Republican lawmakers and governors like Wisconsin’s Scott Walker disagreed with the Labor Department’s analysis of which occupations fit the bill, saying the department had construct the rule too narrowly. Walker is also on a crusade for leeway to drug test food stamp recipients.

The Congressional Review Act has been used so rarely that it’s not clear what happens next. The law says agencies that have a rule disapproved aren’t allowed to issue a new rule that is “substantially similar” to the old one. Nevertheless, Sen. Orrin Hatch (R-Utah) said Tuesday that the resolution “would wipe this regulation off the books and give [the Department of Labor] an opportunity to put forward something new that better reflects Congress’ intent.”

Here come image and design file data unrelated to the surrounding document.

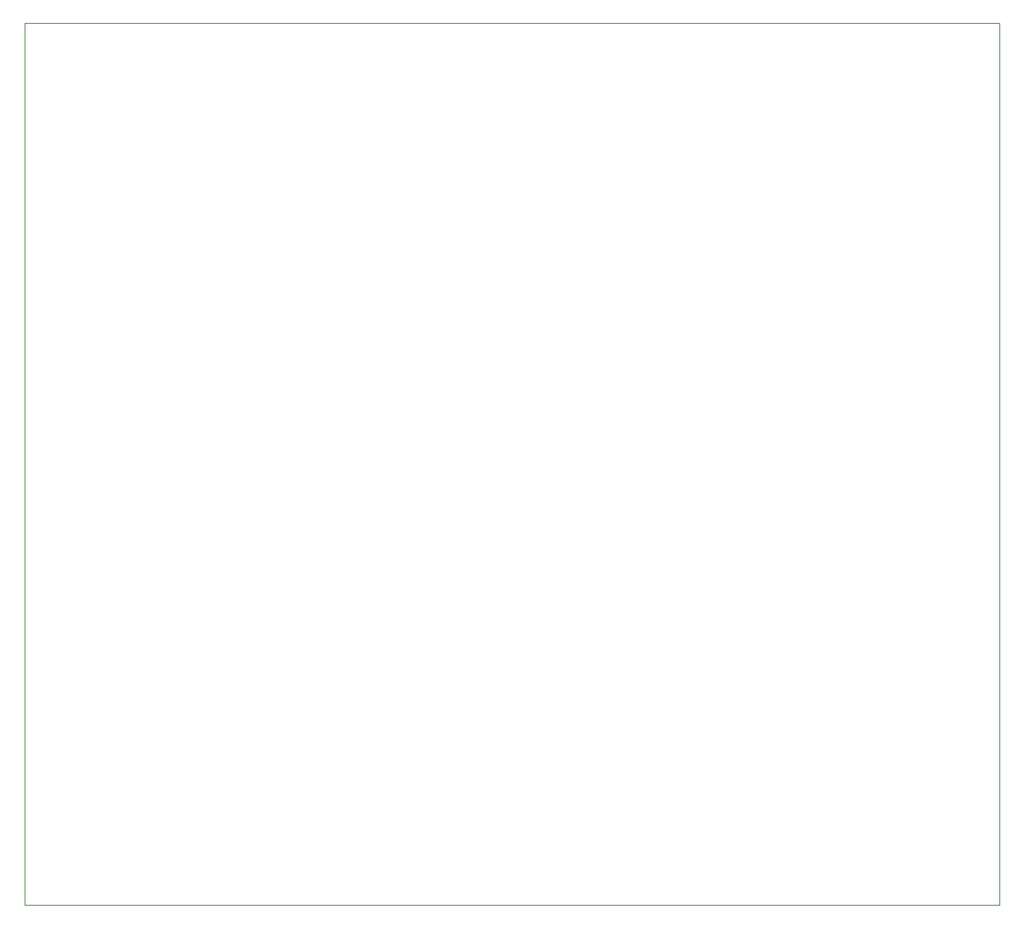
<source format=gbr>
%TF.GenerationSoftware,KiCad,Pcbnew,(6.0.1)*%
%TF.CreationDate,2022-04-12T22:30:48-05:00*%
%TF.ProjectId,singular_SIV,73696e67-756c-4617-925f-5349562e6b69,rev?*%
%TF.SameCoordinates,Original*%
%TF.FileFunction,Profile,NP*%
%FSLAX46Y46*%
G04 Gerber Fmt 4.6, Leading zero omitted, Abs format (unit mm)*
G04 Created by KiCad (PCBNEW (6.0.1)) date 2022-04-12 22:30:48*
%MOMM*%
%LPD*%
G01*
G04 APERTURE LIST*
%TA.AperFunction,Profile*%
%ADD10C,0.100000*%
%TD*%
G04 APERTURE END LIST*
D10*
X40500000Y-54000000D02*
X141000000Y-54000000D01*
X40500000Y-145000000D02*
X40500000Y-54000000D01*
X141000000Y-145000000D02*
X40500000Y-145000000D01*
X141000000Y-145000000D02*
X141000000Y-54000000D01*
M02*

</source>
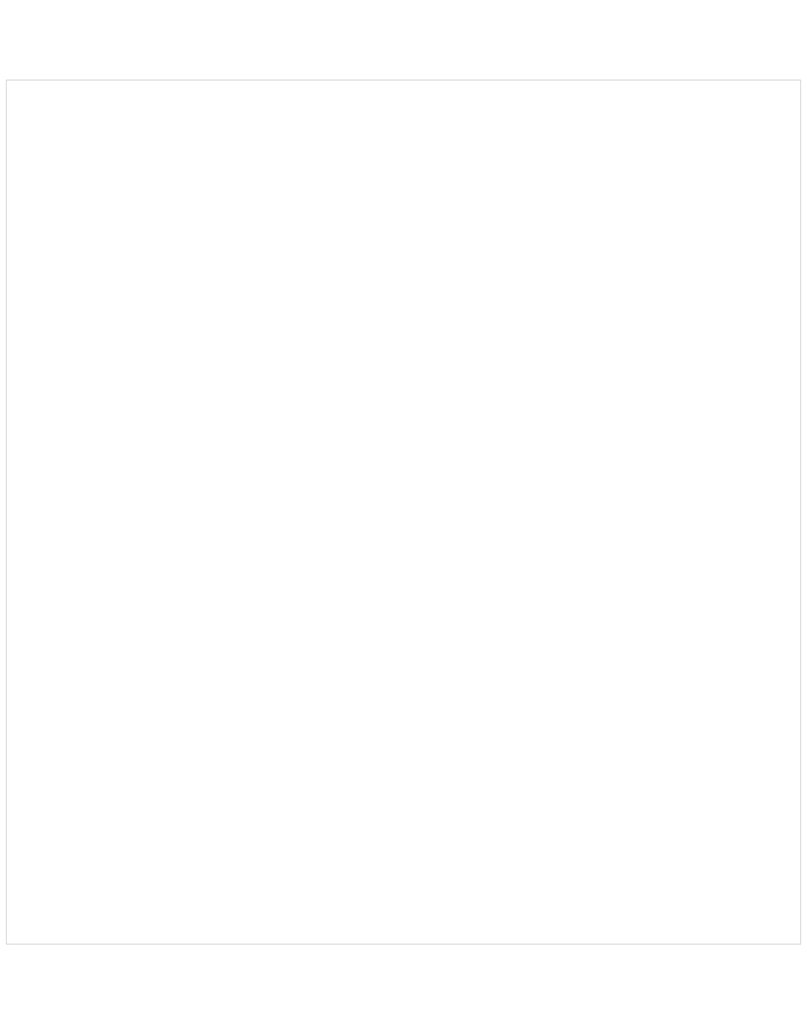
<source format=kicad_pcb>
(kicad_pcb (version 20211014) (generator pcbnew)

  (general
    (thickness 1.6)
  )

  (paper "A4")
  (layers
    (0 "F.Cu" signal)
    (31 "B.Cu" signal)
    (32 "B.Adhes" user "B.Adhesive")
    (33 "F.Adhes" user "F.Adhesive")
    (34 "B.Paste" user)
    (35 "F.Paste" user)
    (36 "B.SilkS" user "B.Silkscreen")
    (37 "F.SilkS" user "F.Silkscreen")
    (38 "B.Mask" user)
    (39 "F.Mask" user)
    (40 "Dwgs.User" user "User.Drawings")
    (41 "Cmts.User" user "User.Comments")
    (42 "Eco1.User" user "User.Eco1")
    (43 "Eco2.User" user "User.Eco2")
    (44 "Edge.Cuts" user)
    (45 "Margin" user)
    (46 "B.CrtYd" user "B.Courtyard")
    (47 "F.CrtYd" user "F.Courtyard")
    (48 "B.Fab" user)
    (49 "F.Fab" user)
    (50 "User.1" user)
    (51 "User.2" user)
    (52 "User.3" user)
    (53 "User.4" user)
    (54 "User.5" user)
    (55 "User.6" user)
    (56 "User.7" user)
    (57 "User.8" user)
    (58 "User.9" user)
  )

  (setup
    (pad_to_mask_clearance 0)
    (pcbplotparams
      (layerselection 0x00010fc_ffffffff)
      (disableapertmacros false)
      (usegerberextensions false)
      (usegerberattributes true)
      (usegerberadvancedattributes true)
      (creategerberjobfile true)
      (svguseinch false)
      (svgprecision 6)
      (excludeedgelayer true)
      (plotframeref false)
      (viasonmask false)
      (mode 1)
      (useauxorigin false)
      (hpglpennumber 1)
      (hpglpenspeed 20)
      (hpglpendiameter 15.000000)
      (dxfpolygonmode true)
      (dxfimperialunits true)
      (dxfusepcbnewfont true)
      (psnegative false)
      (psa4output false)
      (plotreference true)
      (plotvalue true)
      (plotinvisibletext false)
      (sketchpadsonfab false)
      (subtractmaskfromsilk false)
      (outputformat 1)
      (mirror false)
      (drillshape 1)
      (scaleselection 1)
      (outputdirectory "")
    )
  )

  (net 0 "")

  (gr_line (start 0.75 10) (end 0.75 118.5) (layer "Edge.Cuts") (width 0.1) (tstamp 1a09a7cb-78f5-4989-9bdf-8b4c4a8beb1d))
  (gr_line (start 100.55 118.5) (end 100.55 10) (layer "Edge.Cuts") (width 0.1) (tstamp 2aef071e-f380-49c0-b1ba-860b2a4bd684))
  (gr_line (start 0.75 118.5) (end 100.55 118.5) (layer "Edge.Cuts") (width 0.1) (tstamp 347e4106-0ad8-4579-9925-c65107fafee2))
  (gr_line (start 0.75 10) (end 100.55 10) (layer "Edge.Cuts") (width 0.1) (tstamp c8cb28f7-4e0d-49a3-8b9b-fcff4adac1d4))
  (gr_line (start 101.3 0) (end 101.3 128.5) (layer "User.1") (width 0.1) (tstamp 14be568d-2e52-4aed-b81b-dddc75cbdd07))
  (gr_line (start 0 128.5) (end 0 0) (layer "User.1") (width 0.1) (tstamp 159574a9-ecec-48bb-adb0-3dc9e65d4e79))
  (gr_line (start 0 0) (end 101.3 0) (layer "User.1") (width 0.1) (tstamp 7a879184-fad8-4feb-afb5-86fe8d34f1f7))
  (gr_line (start 101.3 128.5) (end 0 128.5) (layer "User.1") (width 0.1) (tstamp bc3f6e1f-c81e-4889-865a-0e223a5a22e2))

)

</source>
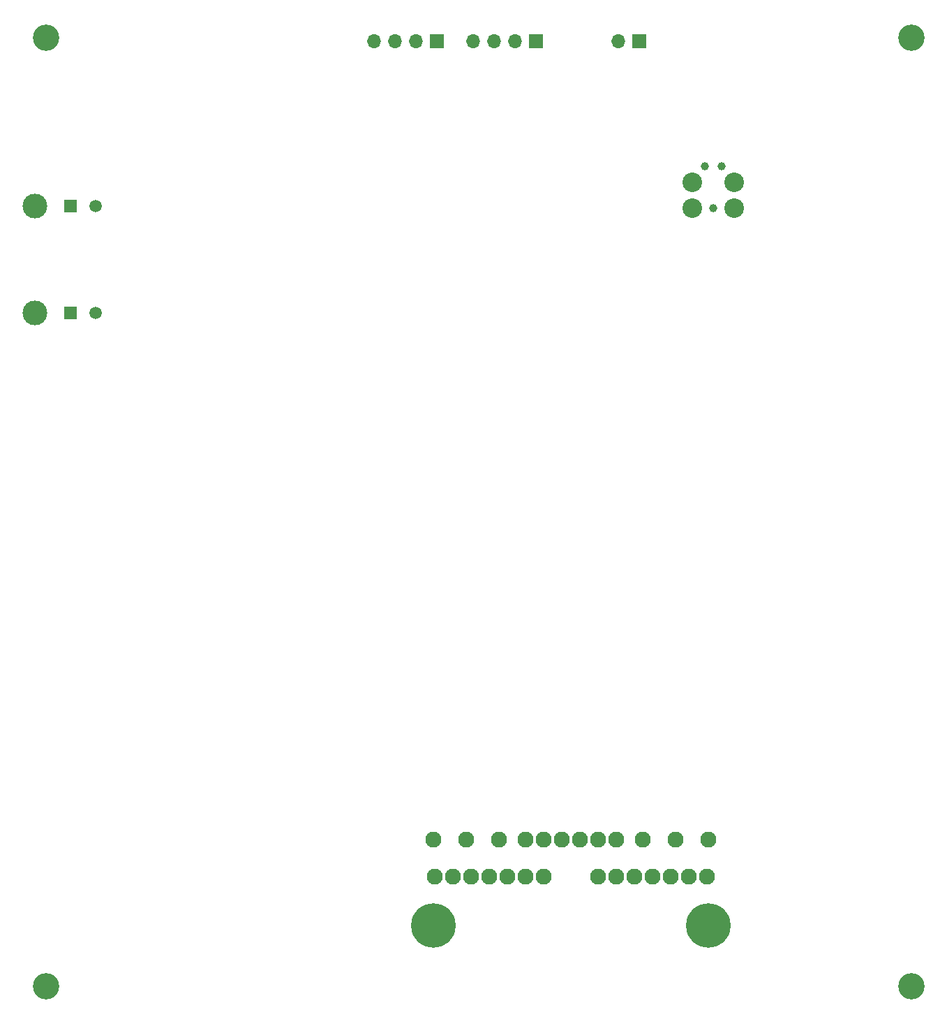
<source format=gbr>
%TF.GenerationSoftware,KiCad,Pcbnew,8.0.7*%
%TF.CreationDate,2025-02-09T22:58:21-06:00*%
%TF.ProjectId,FSAE_BMS,46534145-5f42-44d5-932e-6b696361645f,rev?*%
%TF.SameCoordinates,Original*%
%TF.FileFunction,Soldermask,Bot*%
%TF.FilePolarity,Negative*%
%FSLAX46Y46*%
G04 Gerber Fmt 4.6, Leading zero omitted, Abs format (unit mm)*
G04 Created by KiCad (PCBNEW 8.0.7) date 2025-02-09 22:58:21*
%MOMM*%
%LPD*%
G01*
G04 APERTURE LIST*
%ADD10C,2.374900*%
%ADD11C,0.990600*%
%ADD12C,3.200000*%
%ADD13C,1.950000*%
%ADD14C,5.400000*%
%ADD15C,2.999999*%
%ADD16R,1.520000X1.520000*%
%ADD17C,1.520000*%
%ADD18R,1.700000X1.700000*%
%ADD19O,1.700000X1.700000*%
G04 APERTURE END LIST*
D10*
%TO.C,J201*%
X173725000Y-50670000D03*
D11*
X176265000Y-50670000D03*
D10*
X178805000Y-50670000D03*
X173725000Y-47495000D03*
X178805000Y-47495000D03*
D11*
X175249000Y-45590000D03*
X177281000Y-45590000D03*
%TD*%
D12*
%TO.C,H103*%
X200300000Y-145000000D03*
%TD*%
D13*
%TO.C,J303*%
X175660000Y-127162500D03*
X171660000Y-127162500D03*
X167660000Y-127162500D03*
X164460000Y-127162500D03*
X162260000Y-127162500D03*
X160060000Y-127162500D03*
X157860000Y-127162500D03*
X155660000Y-127162500D03*
X153460000Y-127162500D03*
X150260000Y-127162500D03*
X146260000Y-127162500D03*
X142260000Y-127162500D03*
X175460000Y-131662500D03*
X173260000Y-131662500D03*
X171060000Y-131662500D03*
X168860000Y-131662500D03*
X166660000Y-131662500D03*
X164460000Y-131662500D03*
X162260000Y-131662500D03*
X155660000Y-131662500D03*
X153460000Y-131662500D03*
X151260000Y-131662500D03*
X149060000Y-131662500D03*
X146860000Y-131662500D03*
X144660000Y-131662500D03*
X142460000Y-131662500D03*
D14*
X175610000Y-137612500D03*
X142260000Y-137612500D03*
%TD*%
D15*
%TO.C,J305*%
X93951606Y-50418326D03*
D16*
X98271605Y-50418326D03*
D17*
X101271604Y-50418326D03*
%TD*%
D12*
%TO.C,H101*%
X95300000Y-30000000D03*
%TD*%
%TO.C,H102*%
X200300000Y-30000000D03*
%TD*%
D18*
%TO.C,J301*%
X154700000Y-30400000D03*
D19*
X152160000Y-30400000D03*
X149620000Y-30400000D03*
X147080000Y-30400000D03*
%TD*%
D18*
%TO.C,J302*%
X142660000Y-30400000D03*
D19*
X140120000Y-30400000D03*
X137580000Y-30400000D03*
X135040000Y-30400000D03*
%TD*%
D18*
%TO.C,J306*%
X167275000Y-30400000D03*
D19*
X164735000Y-30400000D03*
%TD*%
D15*
%TO.C,J304*%
X93935218Y-63354222D03*
D16*
X98255217Y-63354222D03*
D17*
X101255216Y-63354222D03*
%TD*%
D12*
%TO.C,H104*%
X95300000Y-145000000D03*
%TD*%
M02*

</source>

It’s unclear who would have standing to challenge a new rule that is “substantially similar” to the old one, or who would decide the case; the Congressional Review Act doesn’t say.

In the case of unemployment drug testing, it’s possible deleting the old rule will leave states with no authority to drug test the jobless until a new rule is written.

“I think that states are just going to be thrown into bedlam,” Wyden said.

People are only eligible for unemployment insurance if they’ve been laid off through no fault of their own after having worked steadily for most of the previous year.